My setup is a bit odd in that running an air compressor is my primary function, generator secondary.  Because I had air and a large receiver tank I use an air starter (Gast 4AM) with rubber drive wheel, air cylinder for engagement pressure, and air cylinders for rack closer and exhaust valve lifter.  Air has it's advantages and the economy of cheap cylinder actuators operated by small inexpensive 12V solenoid valves and 1/4 drip tubes.  It does also have a downside- the air motor consumes a lot of air, and pilot valves, check valves and compressor unloader valves all so leak some.   

I also added oil level sensing and a vibration sensor, plus generator load sensing and compressor idle sensing.  So it can shut itself off after 10 minutes of no load, unless I have the remote no load override switch turned on. 

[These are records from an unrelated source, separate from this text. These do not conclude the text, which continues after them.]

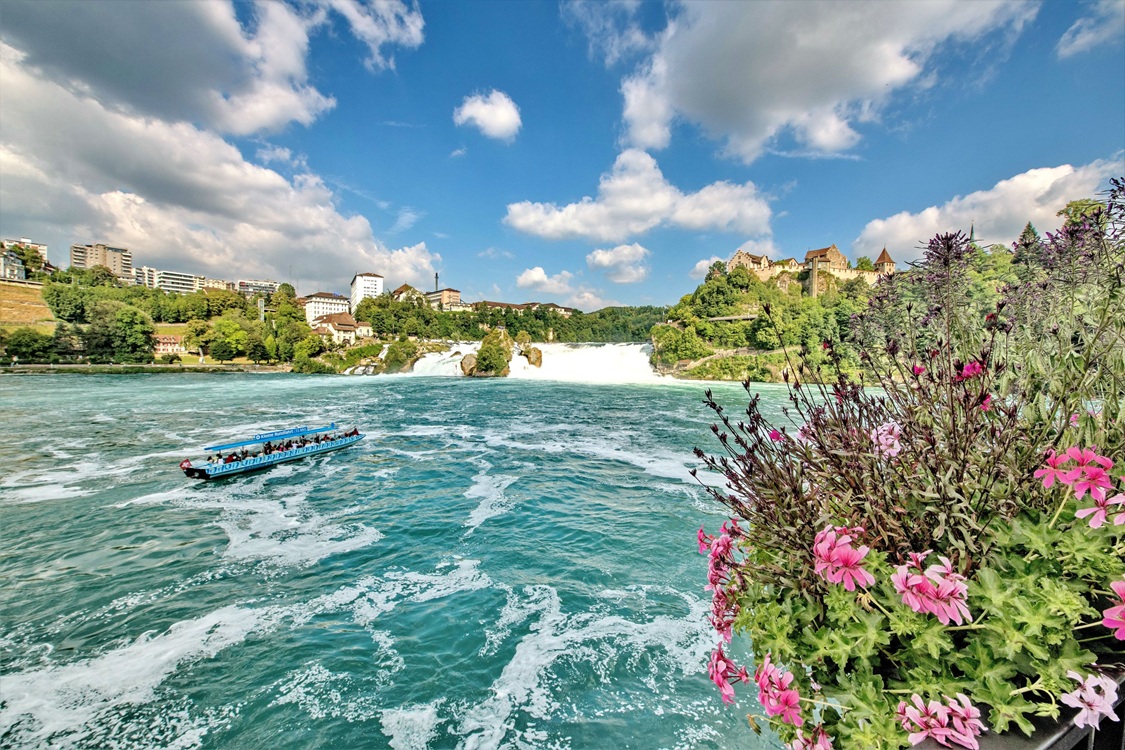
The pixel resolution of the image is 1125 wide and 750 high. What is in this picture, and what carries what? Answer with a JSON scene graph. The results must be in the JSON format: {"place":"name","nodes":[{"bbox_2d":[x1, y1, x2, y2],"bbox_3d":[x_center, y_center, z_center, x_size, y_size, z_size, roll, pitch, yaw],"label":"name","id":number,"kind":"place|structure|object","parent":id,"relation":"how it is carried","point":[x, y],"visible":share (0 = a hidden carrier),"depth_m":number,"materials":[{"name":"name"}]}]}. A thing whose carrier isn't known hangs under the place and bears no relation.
{"place":"outdoors","nodes":[
{"label":"outdoors","id":0,"kind":"place"},
{"bbox_2d":[0,249,26,280],"label":"building","id":1,"kind":"structure","parent":0,"point":[16,267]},
{"bbox_2d":[0,238,47,260],"label":"building","id":2,"kind":"structure","parent":0,"point":[45,250],"materials":[{"name":"white paint"}]},
{"bbox_2d":[0,276,52,327],"label":"slope","id":3,"kind":"structure","parent":0,"point":[18,287],"materials":[{"name":"brown plant"}]},
{"bbox_2d":[71,242,132,279],"label":"apartment building","id":4,"kind":"structure","parent":0,"point":[126,256],"materials":[{"name":"beige"}]},
{"bbox_2d":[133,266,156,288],"label":"building","id":5,"kind":"structure","parent":0,"point":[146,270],"materials":[{"name":"white paint"}]},
{"bbox_2d":[0,362,290,373],"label":"embankment wall","id":6,"kind":"structure","parent":0,"point":[214,366],"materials":[{"name":"stone"}]},
{"bbox_2d":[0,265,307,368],"label":"wooded hillside","id":7,"kind":"structure","parent":0,"point":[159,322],"materials":[{"name":"green plant"}]},
{"bbox_2d":[2,327,54,362],"label":"tree","id":8,"kind":"object","parent":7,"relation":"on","point":[18,335],"visible":0.98,"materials":[{"name":"green plant"}]},
{"bbox_2d":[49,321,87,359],"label":"tree","id":9,"kind":"object","parent":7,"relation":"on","point":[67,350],"visible":0.9,"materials":[{"name":"green plant"}]},
{"bbox_2d":[43,279,96,323],"label":"tree","id":10,"kind":"object","parent":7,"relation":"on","point":[67,313],"visible":0.94,"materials":[{"name":"green plant"}]},
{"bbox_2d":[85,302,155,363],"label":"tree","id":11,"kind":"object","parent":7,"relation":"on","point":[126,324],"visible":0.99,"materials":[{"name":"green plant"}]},
{"bbox_2d":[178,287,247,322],"label":"tree","id":12,"kind":"object","parent":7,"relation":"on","point":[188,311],"visible":0.97,"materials":[{"name":"green plant"}]},
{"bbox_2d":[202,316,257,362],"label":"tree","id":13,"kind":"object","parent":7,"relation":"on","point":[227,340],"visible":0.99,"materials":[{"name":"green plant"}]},
{"bbox_2d":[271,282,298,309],"label":"tree","id":14,"kind":"object","parent":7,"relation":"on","point":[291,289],"visible":0.8,"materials":[{"name":"green plant"}]},
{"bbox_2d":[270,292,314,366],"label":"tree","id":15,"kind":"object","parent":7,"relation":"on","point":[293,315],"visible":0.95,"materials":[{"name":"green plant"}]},
{"bbox_2d":[289,331,325,369],"label":"tree","id":16,"kind":"object","parent":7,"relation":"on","point":[309,348],"visible":0.99,"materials":[{"name":"green plant"}]},
{"bbox_2d":[152,333,185,354],"label":"house","id":17,"kind":"structure","parent":0,"point":[166,340],"materials":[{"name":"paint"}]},
{"bbox_2d":[146,269,205,294],"label":"apartment building","id":18,"kind":"structure","parent":0,"point":[172,280],"materials":[{"name":"white paint"}]},
{"bbox_2d":[0,0,422,137],"label":"cloud","id":19,"kind":"structure","parent":0,"point":[258,125],"materials":[{"name":"white"}]},
{"bbox_2d":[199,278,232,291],"label":"building","id":20,"kind":"structure","parent":0,"point":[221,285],"materials":[{"name":"beige paint"}]},
{"bbox_2d":[0,38,442,283],"label":"cloud","id":21,"kind":"structure","parent":0,"point":[135,239],"materials":[{"name":"white"}]},
{"bbox_2d":[237,279,278,296],"label":"building","id":22,"kind":"structure","parent":0,"point":[267,285],"materials":[{"name":"white paint"}]},
{"bbox_2d":[304,292,352,325],"label":"white building","id":23,"kind":"structure","parent":0,"point":[335,300],"materials":[{"name":"white paint"}]},
{"bbox_2d":[312,311,371,343],"label":"house","id":24,"kind":"structure","parent":0,"point":[348,320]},
{"bbox_2d":[349,272,384,308],"label":"white building","id":25,"kind":"structure","parent":0,"point":[359,287],"materials":[{"name":"white paint"}]},
{"bbox_2d":[390,283,420,302],"label":"building","id":26,"kind":"structure","parent":0,"point":[406,287],"materials":[{"name":"beige"}]},
{"bbox_2d":[0,362,877,749],"label":"river","id":27,"kind":"structure","parent":0,"point":[225,381],"materials":[{"name":"liquid"}]},
{"bbox_2d":[180,422,363,479],"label":"tour boat","id":28,"kind":"object","parent":27,"relation":"on","point":[258,462],"visible":0.95,"depth_m":20.37,"materials":[{"name":"blue metal"}]},
{"bbox_2d":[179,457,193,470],"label":"flag","id":29,"kind":"object","parent":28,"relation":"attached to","point":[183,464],"visible":0.67,"depth_m":19.17,"materials":[{"name":"red fabric"}]},
{"bbox_2d":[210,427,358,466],"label":"person","id":30,"kind":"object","parent":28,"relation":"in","point":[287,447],"visible":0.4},
{"bbox_2d":[381,339,419,373],"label":"rock","id":31,"kind":"object","parent":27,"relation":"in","point":[392,346],"visible":0.87,"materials":[{"name":"green stone"}]},
{"bbox_2d":[459,353,478,376],"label":"rock","id":32,"kind":"object","parent":27,"relation":"in","point":[467,364],"visible":0.79,"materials":[{"name":"stone"}]},
{"bbox_2d":[471,329,512,376],"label":"rock","id":33,"kind":"object","parent":27,"relation":"in","point":[483,350],"visible":0.94,"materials":[{"name":"green stone"}]},
{"bbox_2d":[518,344,542,367],"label":"rock","id":34,"kind":"object","parent":27,"relation":"in","point":[538,359],"visible":0.82,"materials":[{"name":"stone"}]},
{"bbox_2d":[425,287,462,310],"label":"building","id":35,"kind":"structure","parent":0,"point":[456,294],"materials":[{"name":"beige paint"}]},
{"bbox_2d":[453,90,521,141],"label":"cloud","id":36,"kind":"structure","parent":0,"point":[489,106],"materials":[{"name":"white"}]},
{"bbox_2d":[355,293,665,344],"label":"wooded hill","id":37,"kind":"structure","parent":0,"point":[558,337],"materials":[{"name":"green plant"}]},
{"bbox_2d":[434,272,439,293],"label":"chimney","id":38,"kind":"object","parent":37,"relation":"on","point":[437,276],"visible":0.44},
{"bbox_2d":[472,300,576,317],"label":"building","id":39,"kind":"structure","parent":0,"point":[566,311],"materials":[{"name":"beige"}]},
{"bbox_2d":[403,341,658,382],"label":"waterfall","id":40,"kind":"structure","parent":0,"point":[549,350],"materials":[{"name":"white liquid"}]},
{"bbox_2d":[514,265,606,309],"label":"cloud","id":41,"kind":"structure","parent":0,"point":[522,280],"materials":[{"name":"white"}]},
{"bbox_2d":[0,0,1124,307],"label":"sky","id":42,"kind":"structure","parent":0,"point":[410,110],"materials":[{"name":"blue"}]},
{"bbox_2d":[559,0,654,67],"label":"cloud","id":43,"kind":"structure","parent":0,"point":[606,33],"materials":[{"name":"white"}]},
{"bbox_2d":[585,243,650,282],"label":"cloud","id":44,"kind":"structure","parent":0,"point":[599,256],"materials":[{"name":"white"}]},
{"bbox_2d":[504,150,775,244],"label":"cloud","id":45,"kind":"structure","parent":0,"point":[652,206],"materials":[{"name":"white"}]},
{"bbox_2d":[672,345,794,374],"label":"footpath","id":46,"kind":"structure","parent":0,"point":[725,353],"materials":[{"name":"stone"}]},
{"bbox_2d":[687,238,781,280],"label":"cloud","id":47,"kind":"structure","parent":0,"point":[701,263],"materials":[{"name":"white"}]},
{"bbox_2d":[726,250,800,279],"label":"castle","id":48,"kind":"structure","parent":0,"point":[734,263],"materials":[{"name":"beige stone"}]},
{"bbox_2d":[651,258,890,383],"label":"wooded hill","id":49,"kind":"structure","parent":0,"point":[696,377],"materials":[{"name":"green plant"}]},
{"bbox_2d":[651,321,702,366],"label":"tree","id":50,"kind":"object","parent":49,"relation":"on","point":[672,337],"visible":0.97,"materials":[{"name":"green plant"}]},
{"bbox_2d":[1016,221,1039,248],"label":"tree","id":51,"kind":"object","parent":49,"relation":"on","point":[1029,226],"visible":0.16,"depth_m":48.14,"materials":[{"name":"plant"}]},
{"bbox_2d":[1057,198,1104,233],"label":"tree","id":52,"kind":"object","parent":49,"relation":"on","point":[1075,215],"visible":0.28,"depth_m":36.09,"materials":[{"name":"green plant"}]},
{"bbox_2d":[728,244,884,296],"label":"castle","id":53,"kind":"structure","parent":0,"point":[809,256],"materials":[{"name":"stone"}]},
{"bbox_2d":[614,0,1039,160],"label":"cloud","id":54,"kind":"structure","parent":0,"point":[643,138],"materials":[{"name":"white"}]},
{"bbox_2d":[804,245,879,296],"label":"castle","id":55,"kind":"structure","parent":0,"point":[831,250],"materials":[{"name":"beige stone"}]},
{"bbox_2d":[873,247,895,278],"label":"castle tower","id":56,"kind":"structure","parent":0,"point":[881,263],"materials":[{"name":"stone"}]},
{"bbox_2d":[855,158,1123,262],"label":"cloud","id":57,"kind":"structure","parent":0,"point":[905,237],"materials":[{"name":"white"}]},
{"bbox_2d":[1057,0,1124,57],"label":"cloud","id":58,"kind":"structure","parent":0,"point":[1077,42],"materials":[{"name":"white"}]},
{"label":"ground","id":59,"kind":"structure","parent":0},
{"bbox_2d":[899,670,1124,749],"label":"flower box","id":60,"kind":"object","parent":59,"relation":"on","point":[1073,735],"visible":0.29,"depth_m":0.91,"materials":[{"name":"black metal"}]},
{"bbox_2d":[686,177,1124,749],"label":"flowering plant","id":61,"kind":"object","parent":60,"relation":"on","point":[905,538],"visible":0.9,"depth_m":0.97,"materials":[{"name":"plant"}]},
{"bbox_2d":[698,524,739,585],"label":"pink flower","id":62,"kind":"object","parent":61,"relation":"attached to","point":[701,534],"visible":0.68,"depth_m":1.65,"materials":[{"name":"pink plant"}]},
{"bbox_2d":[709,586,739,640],"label":"pink flower","id":63,"kind":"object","parent":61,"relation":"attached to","point":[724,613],"visible":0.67,"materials":[{"name":"pink plant"}]},
{"bbox_2d":[707,646,745,701],"bbox_3d":[0.457,0.816,1.203,0.131,0.133,0.155,0,2,-1],"label":"pink flower","id":64,"kind":"object","parent":61,"relation":"attached to","point":[725,661],"visible":0.76,"depth_m":1.19,"materials":[{"name":"pink plant"}]},
{"bbox_2d":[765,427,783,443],"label":"pink flower","id":65,"kind":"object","parent":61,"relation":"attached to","point":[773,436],"visible":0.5,"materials":[{"name":"pink plant"}]},
{"bbox_2d":[756,659,803,724],"bbox_3d":[0.506,0.712,1.003,0.129,0.106,0.143,-1,3,-23],"label":"pink flower","id":66,"kind":"object","parent":61,"relation":"attached to","point":[787,694],"visible":0.82,"depth_m":0.98,"materials":[{"name":"pink plant"}]},
{"bbox_2d":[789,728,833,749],"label":"pink flower","id":67,"kind":"object","parent":61,"relation":"attached to","point":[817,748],"visible":0.77,"depth_m":0.96,"materials":[{"name":"pink plant"}]},
{"bbox_2d":[812,524,872,589],"bbox_3d":[0.647,0.416,1.014,0.153,0.131,0.160,-2,3,-38],"label":"pink flower","id":68,"kind":"object","parent":61,"relation":"attached to","point":[864,552],"visible":0.9,"depth_m":0.99,"materials":[{"name":"pink plant"}]},
{"bbox_2d":[871,421,903,458],"bbox_3d":[1.035,0.204,1.385,0.120,0.117,0.130,0,3,-15],"label":"pink flower","id":69,"kind":"object","parent":61,"relation":"attached to","point":[894,444],"visible":0.71,"depth_m":1.37,"materials":[{"name":"pink plant"}]},
{"bbox_2d":[889,553,971,625],"bbox_3d":[0.818,0.464,0.972,0.168,0.132,0.175,-2,3,-43],"label":"pink flower","id":70,"kind":"object","parent":61,"relation":"attached to","point":[910,580],"visible":0.87,"depth_m":0.95,"materials":[{"name":"pink plant"}]},
{"bbox_2d":[901,693,984,749],"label":"pink flower","id":71,"kind":"object","parent":61,"relation":"attached to","point":[908,709],"visible":0.86,"depth_m":0.85,"materials":[{"name":"pink plant"}]},
{"bbox_2d":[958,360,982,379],"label":"pink flower","id":72,"kind":"object","parent":61,"relation":"attached to","point":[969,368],"visible":0.6,"depth_m":2.02,"materials":[{"name":"pink plant"}]},
{"bbox_2d":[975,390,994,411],"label":"pink flower","id":73,"kind":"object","parent":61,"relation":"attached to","point":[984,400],"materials":[{"name":"pink plant"}]},
{"bbox_2d":[1037,444,1120,505],"bbox_3d":[1.321,0.243,1.106,0.179,0.124,0.163,2,3,41],"label":"pink flower","id":74,"kind":"object","parent":61,"relation":"attached to","point":[1071,451],"visible":0.89,"depth_m":1.10,"materials":[{"name":"pink plant"}]},
{"bbox_2d":[1062,670,1120,728],"bbox_3d":[1.099,0.666,0.917,0.113,0.101,0.122,1,3,27],"label":"pink flower","id":75,"kind":"object","parent":61,"relation":"attached to","point":[1095,683],"visible":0.74,"depth_m":0.90,"materials":[{"name":"plant"}]},
{"bbox_2d":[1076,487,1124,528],"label":"pink flower","id":76,"kind":"object","parent":61,"relation":"attached to","point":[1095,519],"visible":0.72,"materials":[{"name":"pink plant"}]},
{"bbox_2d":[1103,578,1124,639],"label":"pink flower","id":77,"kind":"object","parent":61,"relation":"attached to","point":[1108,611],"visible":0.95,"depth_m":0.94,"materials":[{"name":"pink plant"}]}
]}

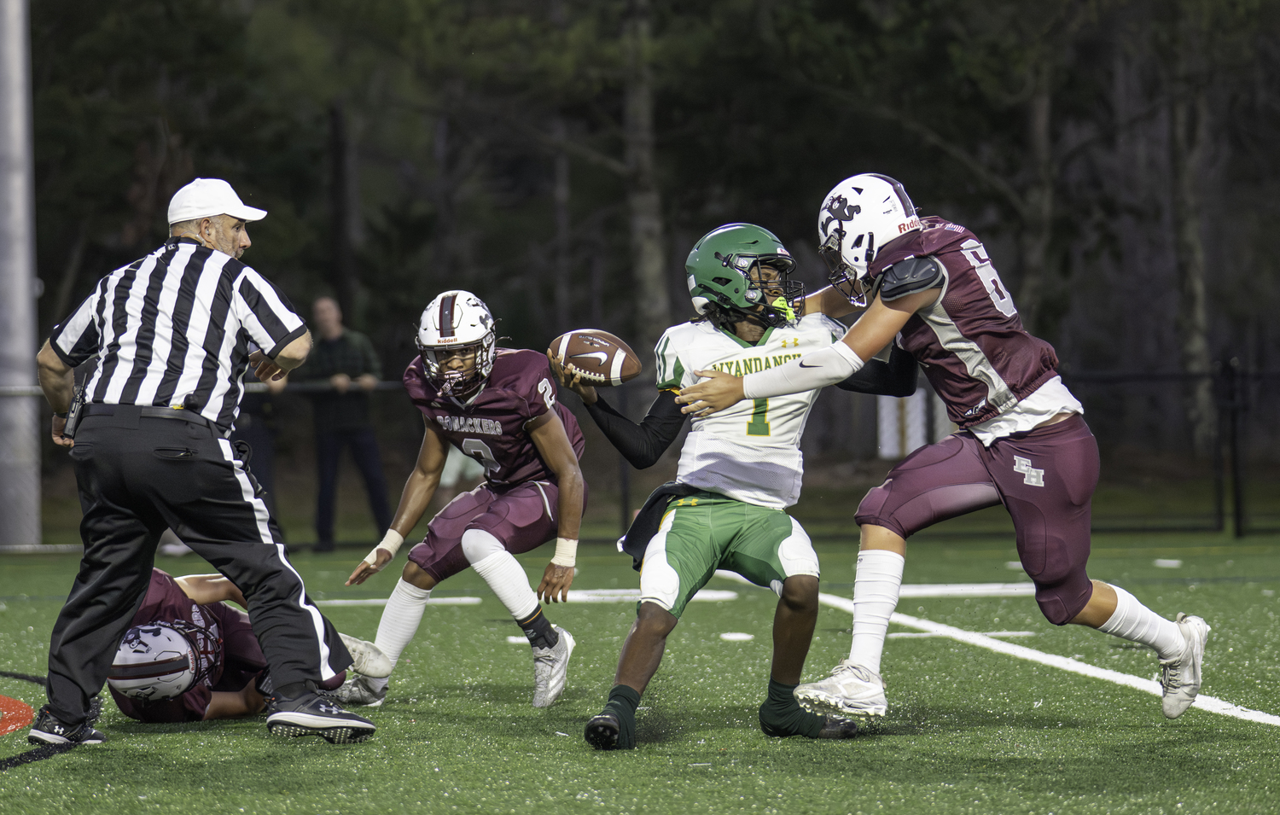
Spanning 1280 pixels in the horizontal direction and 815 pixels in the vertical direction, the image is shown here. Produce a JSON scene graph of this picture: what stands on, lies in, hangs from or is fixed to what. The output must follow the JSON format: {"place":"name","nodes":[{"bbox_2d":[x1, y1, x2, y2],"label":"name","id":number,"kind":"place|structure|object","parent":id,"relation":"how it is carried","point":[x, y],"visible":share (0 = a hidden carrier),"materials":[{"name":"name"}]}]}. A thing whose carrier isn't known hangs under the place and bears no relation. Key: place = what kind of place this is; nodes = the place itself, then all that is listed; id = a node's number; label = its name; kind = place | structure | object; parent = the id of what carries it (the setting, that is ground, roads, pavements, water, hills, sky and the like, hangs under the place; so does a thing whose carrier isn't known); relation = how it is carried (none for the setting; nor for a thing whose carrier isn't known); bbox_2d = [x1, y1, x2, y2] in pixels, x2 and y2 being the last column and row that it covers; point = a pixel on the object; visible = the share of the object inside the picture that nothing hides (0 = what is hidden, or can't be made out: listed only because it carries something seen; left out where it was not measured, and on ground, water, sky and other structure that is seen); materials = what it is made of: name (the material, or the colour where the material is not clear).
{"place":"outdoors","nodes":[
{"label":"outdoors","id":0,"kind":"place"},
{"bbox_2d":[0,524,1279,814],"label":"football field","id":1,"kind":"structure","parent":0,"point":[50,762],"materials":[{"name":"green plastic"}]},
{"bbox_2d":[29,176,378,748],"label":"referee","id":2,"kind":"object","parent":1,"relation":"on","point":[299,607],"visible":0.96},
{"bbox_2d":[63,381,87,441],"label":"radio","id":3,"kind":"object","parent":2,"relation":"attached to","point":[78,408],"visible":0.69,"materials":[{"name":"black plastic"}]},
{"bbox_2d":[105,565,345,722],"label":"football player","id":4,"kind":"object","parent":1,"relation":"on","point":[149,609],"visible":0.43},
{"bbox_2d":[335,289,590,715],"label":"man","id":5,"kind":"object","parent":1,"relation":"on","point":[555,433],"visible":0.9},
{"bbox_2d":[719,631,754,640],"label":"field marking","id":6,"kind":"object","parent":1,"relation":"on","point":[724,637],"visible":0.96,"materials":[{"name":"white paint"}]},
{"bbox_2d":[564,217,913,749],"label":"man","id":7,"kind":"object","parent":1,"relation":"on","point":[636,637],"visible":0.94},
{"bbox_2d":[546,328,641,385],"label":"football","id":8,"kind":"object","parent":7,"relation":"in","point":[602,352],"visible":0.96,"materials":[{"name":"brown leather"}]},
{"bbox_2d":[619,482,697,569],"label":"towel","id":9,"kind":"object","parent":7,"relation":"on","point":[658,498],"visible":0.42,"materials":[{"name":"fabric"}]},
{"bbox_2d":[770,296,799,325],"label":"mouthguard","id":10,"kind":"object","parent":7,"relation":"attached to","point":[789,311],"visible":0.85,"materials":[{"name":"yellow plastic"}]},
{"bbox_2d":[663,173,1210,733],"label":"football player","id":11,"kind":"object","parent":1,"relation":"on","point":[1170,641],"visible":0.95},
{"bbox_2d":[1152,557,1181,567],"label":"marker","id":12,"kind":"object","parent":1,"relation":"on","point":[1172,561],"visible":0.96,"materials":[{"name":"white"}]},
{"label":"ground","id":13,"kind":"structure","parent":0},
{"bbox_2d":[0,0,40,547],"label":"metal pole","id":14,"kind":"object","parent":13,"relation":"on","point":[23,287],"visible":0.88,"materials":[{"name":"grey metal"}]},
{"bbox_2d":[236,366,288,528],"label":"person","id":15,"kind":"object","parent":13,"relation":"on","point":[263,454],"visible":0.29},
{"bbox_2d":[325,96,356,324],"label":"tree","id":16,"kind":"object","parent":13,"relation":"on","point":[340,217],"visible":0.65,"materials":[{"name":"brown wood"}]},
{"bbox_2d":[306,293,393,557],"label":"man","id":17,"kind":"object","parent":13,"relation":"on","point":[342,343],"visible":0.89},
{"bbox_2d":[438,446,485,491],"label":"person","id":18,"kind":"object","parent":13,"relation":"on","point":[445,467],"visible":0.15},
{"bbox_2d":[0,360,1279,550],"label":"fence","id":19,"kind":"object","parent":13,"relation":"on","point":[1239,517],"visible":0.47,"materials":[{"name":"black metal"}]},
{"bbox_2d":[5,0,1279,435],"label":"trees","id":20,"kind":"object","parent":13,"relation":"on","point":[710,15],"visible":0.53,"materials":[{"name":"green plant"}]},
{"bbox_2d":[617,0,672,350],"label":"tree","id":21,"kind":"object","parent":13,"relation":"on","point":[651,268],"visible":0.69,"materials":[{"name":"plant"}]},
{"bbox_2d":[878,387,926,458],"label":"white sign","id":22,"kind":"object","parent":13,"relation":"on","point":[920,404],"visible":0.55,"materials":[{"name":"white"}]},
{"bbox_2d":[1014,36,1059,331],"label":"tree","id":23,"kind":"object","parent":13,"relation":"on","point":[1041,115],"visible":0.59,"materials":[{"name":"plant"}]},
{"bbox_2d":[1163,7,1215,452],"label":"tree","id":24,"kind":"object","parent":13,"relation":"on","point":[1189,234],"visible":0.68,"materials":[{"name":"plant"}]},
{"bbox_2d":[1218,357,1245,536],"label":"fence post","id":25,"kind":"object","parent":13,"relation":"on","point":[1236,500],"visible":0.93,"materials":[{"name":"black metal"}]}
]}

Its controlled at both Listeroid and remote control ends by a Picaxe 40X chips programmed in Pixaxe Basic.  It uses a CAT5 cable for the remote control.  I can share code and schematics with forum members up to the task.  There are no PCBs, its all hand wired on perf boards.  If I was starting over today I'd seriously consider a redesign for the Arduino, which I have used since for a couple projects.  Mostly you need a lot of logic level gate, low side mosfets to control your actuators.

The simplistic DC bias on the AC line of the SOM is less ideal for today's lighting and other electronic loads, but I expect with some modern IC circuit redesign, the same concept could be used. I had no need for auto start,  remote start with auto shut down control was fine for me. 

Hey Thomas,
Regarding generator power quality and electronics;  most electronics are now switch mode power supply driven, with the first stage of it being a bridge rectifier to bulk capacitor.  They are mostly immune to problems like waveform issues and harmonics that are typical for gensets.  In fact, i operate my computer gear entirely on 120VDC, with standard 120VAC switching power supplies.  In a case of severe EMI on the generator power you might need to add a simple common mode choke filter.  In my case I found that 0.1 uF snubber capactors on each diode of the excitation bridge was highly effective in supressing most of the conducted AC power EMI, so I did not need to add a passive filter.

A commercial inverter will often have worse conducted high frequency interference (EMI ) than your generator.